Loss of function of the Arp3 gene has a pleiotropic effect on cell elongation and differentiation in the moss Physcomitrella p

W005

Andrija Finka, Jean-Pierre Zryd and Didier G. Schaefer

Laboratory of Plant Cell Genetics, Institute of Ecology, University of Lausanne, CH-1015 Lausanne-Dorigny, Switzerland

Loss of function of the Arp3 gene has a pleiotropic effect on cell elongation and differentiation in the moss Physcomitrella patens

The actin cytoskeleton is an essential effector of signal transduction networks controlling cellular differentiation and development in eukaryotes. In yeast, protozoa and animals, actin dynamics is tightly controlled by the Arp2/3 complex, a complex formed by two actin-related proteins, Arp2 and Arp3 and 5 other subunits. This complex is an actin nucleating factor and choreographs the formation of branched actin networks. Little is known on the role of the Arp2/3 complex in plants but homologues to the 7 subunits of the complex have been identified in the genome of Arabidopsis. The moss Physcomitrella patens has a single Arp3 gene with genomic organization similar to the Arabidopsis Arp3 gene (9 exons). It encodes a predicted protein of 424 amino acids that shares 76% and 58% identity with the Arabidopsis and fission yeast Arp3 protein, respectively. Loss of function mutants were generated by replacing exons 4 to 8 with a hygromycin resistance cassette. The Arp3 moss mutants displayed a pleiotropic developmental phenotype characterized by the following features; (1) strong reduction of chloronema elongation (length to width ratio of 1.2 in mutants and 7 in WT), (2) absence of caulonema and rhizoides whose differentiation could not be restored by auxin treatment, (3) differentiation of meristematic buds from chloronema instead of caulonema, (4) reduced elongation of leafy shoots resulting in stunted gametophores, (5) enhanced differentiation of axillary meristems and (6) sterility. Other stages of the moss physiology and development were not significantly altered. To further investigate the relation between these phenotypes and the actin cytoskeleton, the Arp3 mutation was generated in moss strains expressing GFP-talin and displaying in vivo labeled actin cables. The actin cables were significantly disorganized in Arp3 mutants as compared to wild-type thereby establishing a direct connection between the observed phenotypes and correct organization of the actin cytoskeleton.

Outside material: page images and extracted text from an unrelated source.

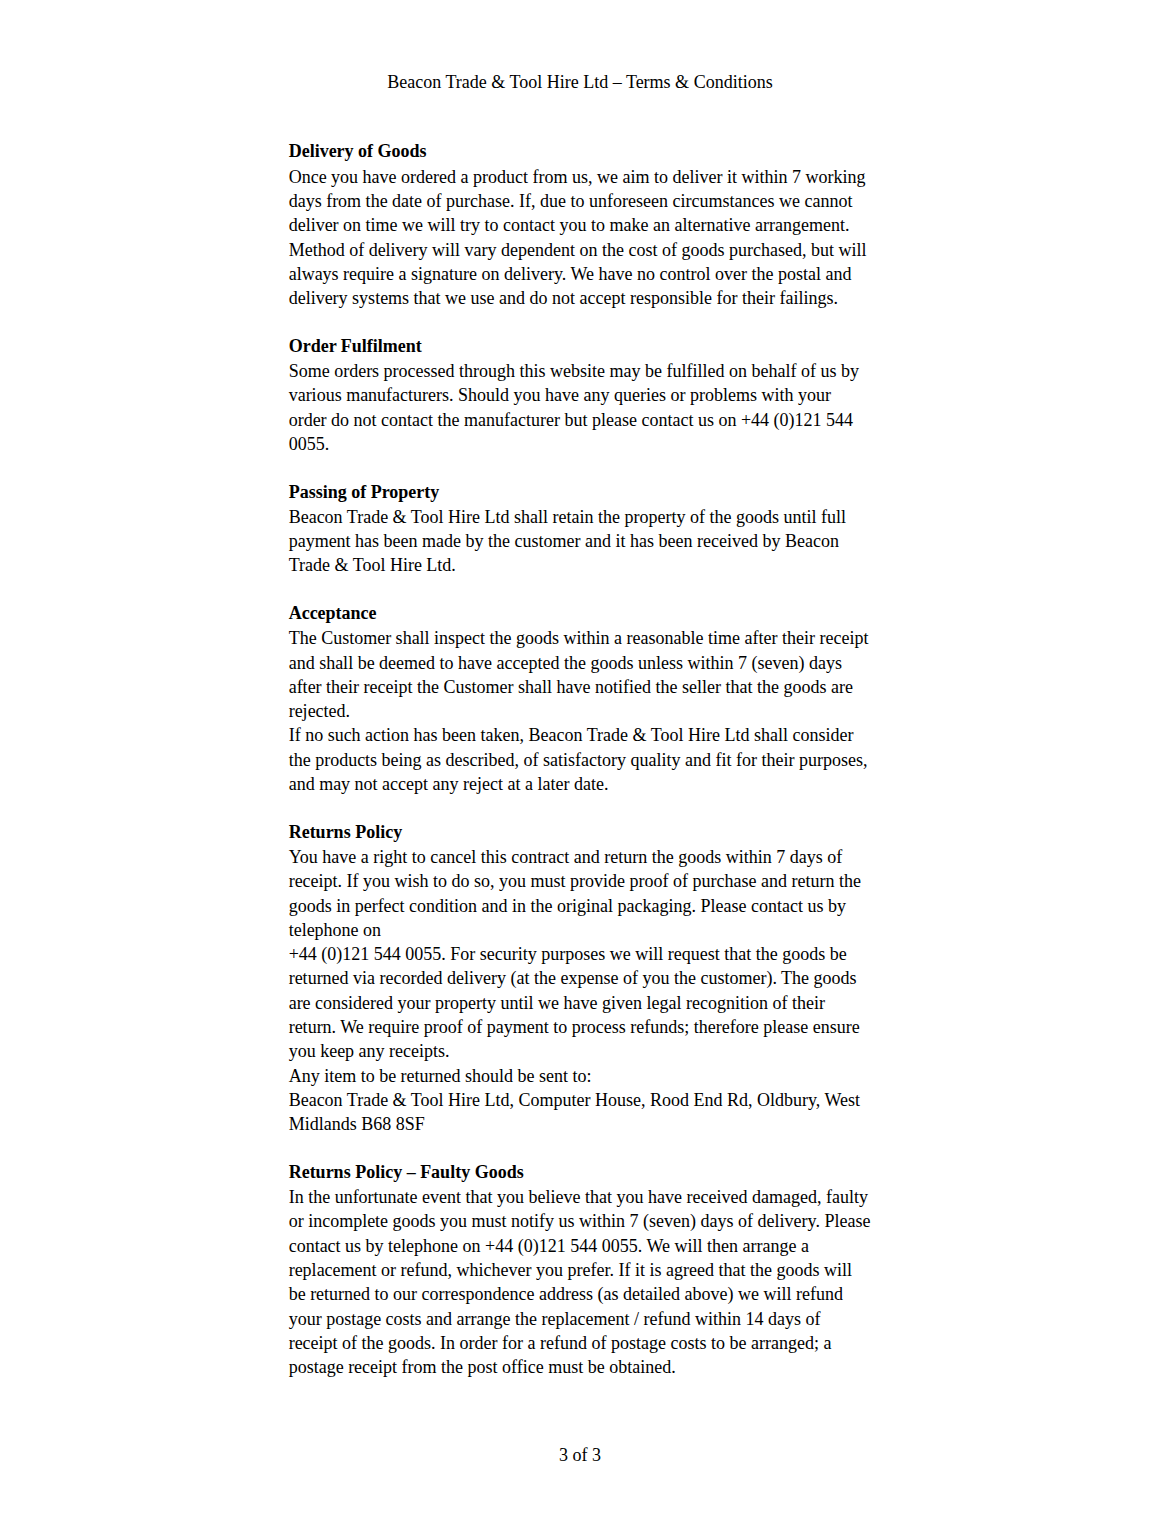Beacon Trade & Tool Hire Ltd – Terms & Conditions
Delivery of Goods
Once you have ordered a product from us, we aim to deliver it within 7 working days from the date of purchase. If, due to unforeseen circumstances we cannot deliver on time we will try to contact you to make an alternative arrangement. Method of delivery will vary dependent on the cost of goods purchased, but will always require a signature on delivery. We have no control over the postal and delivery systems that we use and do not accept responsible for their failings.
Order Fulfilment
Some orders processed through this website may be fulfilled on behalf of us by various manufacturers. Should you have any queries or problems with your order do not contact the manufacturer but please contact us on +44 (0)121 544 0055.
Passing of Property
Beacon Trade & Tool Hire Ltd shall retain the property of the goods until full payment has been made by the customer and it has been received by Beacon Trade & Tool Hire Ltd.
Acceptance
The Customer shall inspect the goods within a reasonable time after their receipt and shall be deemed to have accepted the goods unless within 7 (seven) days after their receipt the Customer shall have notified the seller that the goods are rejected.
If no such action has been taken, Beacon Trade & Tool Hire Ltd shall consider the products being as described, of satisfactory quality and fit for their purposes, and may not accept any reject at a later date.
Returns Policy
You have a right to cancel this contract and return the goods within 7 days of receipt. If you wish to do so, you must provide proof of purchase and return the goods in perfect condition and in the original packaging. Please contact us by telephone on
+44 (0)121 544 0055. For security purposes we will request that the goods be returned via recorded delivery (at the expense of you the customer). The goods are considered your property until we have given legal recognition of their return. We require proof of payment to process refunds; therefore please ensure you keep any receipts.
Any item to be returned should be sent to:
Beacon Trade & Tool Hire Ltd, Computer House, Rood End Rd, Oldbury, West Midlands B68 8SF
Returns Policy – Faulty Goods
In the unfortunate event that you believe that you have received damaged, faulty or incomplete goods you must notify us within 7 (seven) days of delivery. Please contact us by telephone on +44 (0)121 544 0055. We will then arrange a replacement or refund, whichever you prefer. If it is agreed that the goods will be returned to our correspondence address (as detailed above) we will refund your postage costs and arrange the replacement / refund within 14 days of receipt of the goods. In order for a refund of postage costs to be arranged; a postage receipt from the post office must be obtained.
3 of 3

Our data support a complex involvement of the Arp2/3 complex in cell elongation and differentiation at several developmental stages of the moss life cycle and are comparable to the results presented in two recent studies demonstrating that mutations in the Arp2 and Arp3 genes affects cell shape development in Arabidopsis (Mathur et al. 2003, Plant Cell 15 and Le et al. 2003, Current Biology, online July 3).